Yaşam
  • 23.3.2014 10:34

Cahit Berkay, ‘68 kuşağında sevgi ön plandaydı'

Buhafta konuğumuz, Türk rock müziğinin ve Anadolu rock'un öncülerinden Cahit Berkay. Cihangir'in kedileriyle ve birbirinden salaş ve samimi kafeleriyle ünlü daracık sokakalarında yine salaş ve sımsıcak bir kafede keyifli bir sohbet... Cahit Berkay'ın uzun bembeyaz saçlarına aldanıp yaşlandı diyenler aman o yanılgıya düşmesinler. Sohbetimiz süresince Berkay'ın o tükenmez enerjisine bizzat tanık oldum. Bir diğer taraftan müzikle iç içe geçmiş 49 yılın bir sanatçıyı nasıl gençleştirdiği de aşikardı. Cahit Berkay 1968 yıllarındaki o muhalif duruşlu isyankar sert müziklerin nasıl ortaya çıktığını, hem o yıllarda yaşadıkları zorlukları, hem de bunu yapıyor olmaktan aldıkları hazzı anlattı bizlere. Tabii söz konusu sadece eski günler değildi, bugün yaşıyor olduğumuz zamanın müziklerini de değerlendi bütün samimiyetiyle. Sözün kısası satırlar yettiğince 49 yıllık gönüllere taht kurmuş bir müzik serüveninden kesitler sizlerle...

SON OLARAK SÜRGÜN İNEK FİLMİNİN MÜZİKLERİNİ YAPTINIZ, BİZE BİRAZ SÜRGÜN İNEK’TEN BAHSEDER MİSİNİZ?
Sürgün inek filmi benim keyifle çalıştım hatta orada küçük bir rolüm de vardı. Öncelikle filmin hikayesi çok güzeldi. Film, darbelerin toplumumuzda oluşturduğu tramvayı mizahla anlatıyor. Bana senaryo geldiği zaman bayağı heyecanlandım. Beni böylesine heyecanlandıran projeler geldiği zaman beni bir ‘eyvah’ basar. Fimi izlerken duyduğunuz müziklerden daha çok müzik yapmıştım Sürgün İnek için ama hepsini koymadık. Çünkü filmin müzikle boğulmaması gerekiyor. Film müzikleri cebimizde hazır duran şeyler değildir, yeni bir şeyler üretmek gerekir. Sürgün İnek’in film müziğinde hangi enstrümanı ön plana çıkaracağım konusunda kararsız kalmıştım. Ama sonunda bağlamayı ön plana aldım. Çünkü o hikayenin geçtiği coğrafyada bağlama çalınıyor. Selvi Boylum Alyazmalım filminin müziğinin başarısının arkasında da zaten bu yatar. Doğru enstrümanla birlikte duyguyu yakalamanız gerekiyor.
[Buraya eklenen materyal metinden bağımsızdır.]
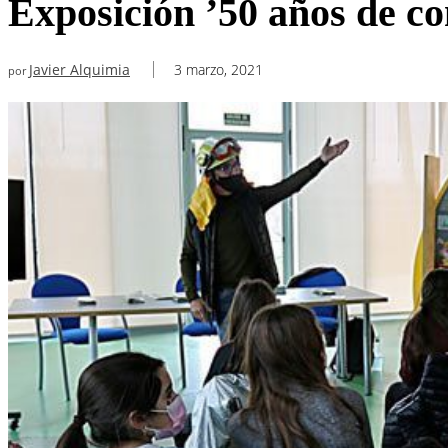
Exposición ’50 años de co
Javier Alquimia
3 marzo, 2021
por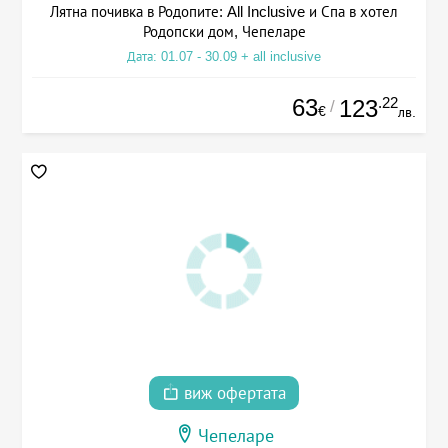
Лятна почивка в Родопите: All Inclusive и Спа в хотел
Родопски дом, Чепеларе
Дата: 01.07 - 30.09 + all inclusive
63
.22
123
/
€
лв.
виж офертата
Чепеларе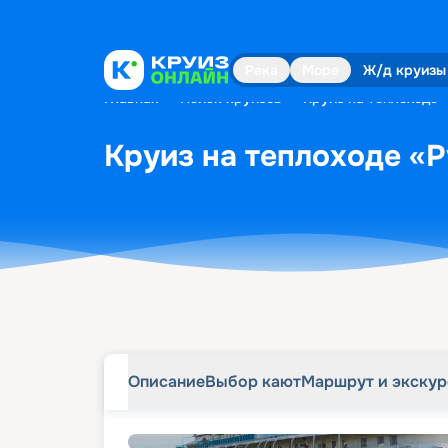
Описание
Выбор кают
Маршрут и экску
Река
Море
Ж/д круизы
Главная
•
Поиск круизов
•
Круиз на теплоходе «
Круиз на теплоходе «Р
Описание
Выбор кают
Маршрут и экску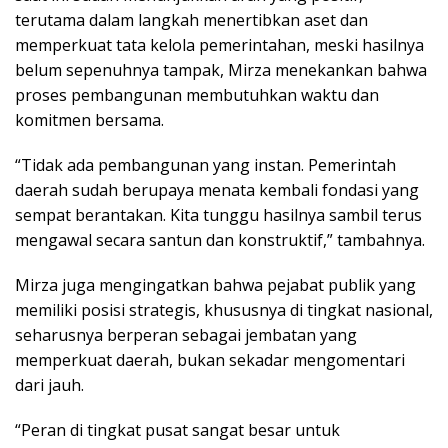
terutama dalam langkah menertibkan aset dan
memperkuat tata kelola pemerintahan, meski hasilnya
belum sepenuhnya tampak, Mirza menekankan bahwa
proses pembangunan membutuhkan waktu dan
komitmen bersama.
“Tidak ada pembangunan yang instan. Pemerintah
daerah sudah berupaya menata kembali fondasi yang
sempat berantakan. Kita tunggu hasilnya sambil terus
mengawal secara santun dan konstruktif,” tambahnya.
Mirza juga mengingatkan bahwa pejabat publik yang
memiliki posisi strategis, khususnya di tingkat nasional,
seharusnya berperan sebagai jembatan yang
memperkuat daerah, bukan sekadar mengomentari
dari jauh.
“Peran di tingkat pusat sangat besar untuk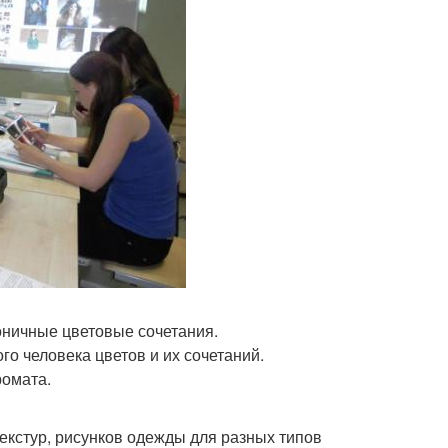
оничные цветовые сочетания.
го человека цветов и их сочетаний.
ромата.
екстур, рисунков одежды для разных типов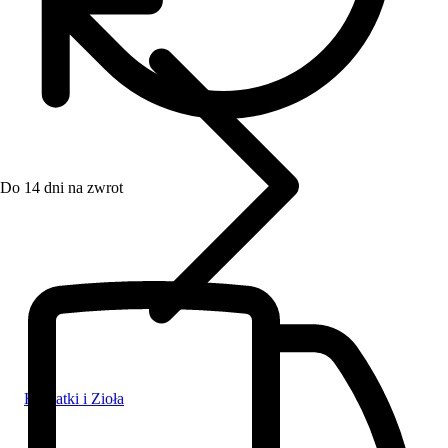
Do 14 dni na zwrot
Herbatki i Zioła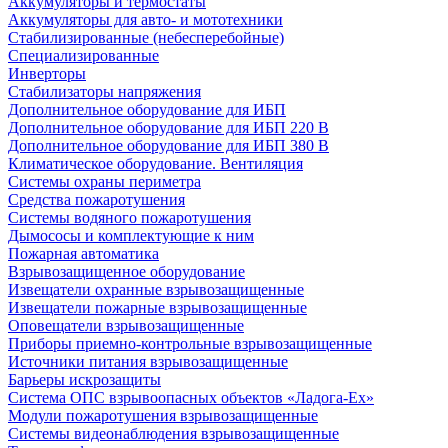
Аккумуляторы и термостаты
Аккумуляторы для авто- и мототехники
Стабилизированные (небесперебойные)
Специализированные
Инверторы
Стабилизаторы напряжения
Дополнительное оборудование для ИБП
Дополнительное оборудование для ИБП 220 В
Дополнительное оборудование для ИБП 380 В
Климатическое оборудование. Вентиляция
Системы охраны периметра
Средства пожаротушения
Системы водяного пожаротушения
Дымососы и комплектующие к ним
Пожарная автоматика
Взрывозащищенное оборудование
Извещатели охранные взрывозащищенные
Извещатели пожарные взрывозащищенные
Оповещатели взрывозащищенные
Приборы приемно-контрольные взрывозащищенные
Источники питания взрывозащищенные
Барьеры искрозащиты
Система ОПС взрывоопасных объектов «Ладога-Ex»
Модули пожаротушения взрывозащищенные
Системы видеонаблюдения взрывозащищенные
GÜNÜMÜZDE DİZİ MÜZİKLERİYLE İLGİLİ NELER DÜŞÜNÜYORSUNUZ?
Günümüzde bazı diziler var ki müzikle boğulmuş durumda. Çünkü sahneler boş kalmasın isteniyor. Sahnelerin boş kalmasının ve kurtarıcı olarak uzun uzun müziklerin koyulmasının sebebi de bu dizilerin her hafta yayınlanıyor olmasına karşın sürelerinin de çok uzun olması. 120 dakika ya da 90 dakika bir dizi için çok uzun bir süre, böyle olmamalı. Üretim kaygıları ister istemez bir noktada boy göstermeye başlıyor. Senarist de zorlanıyor, dizinin müziğini yapan da. Kalite düşüyor ister istemez.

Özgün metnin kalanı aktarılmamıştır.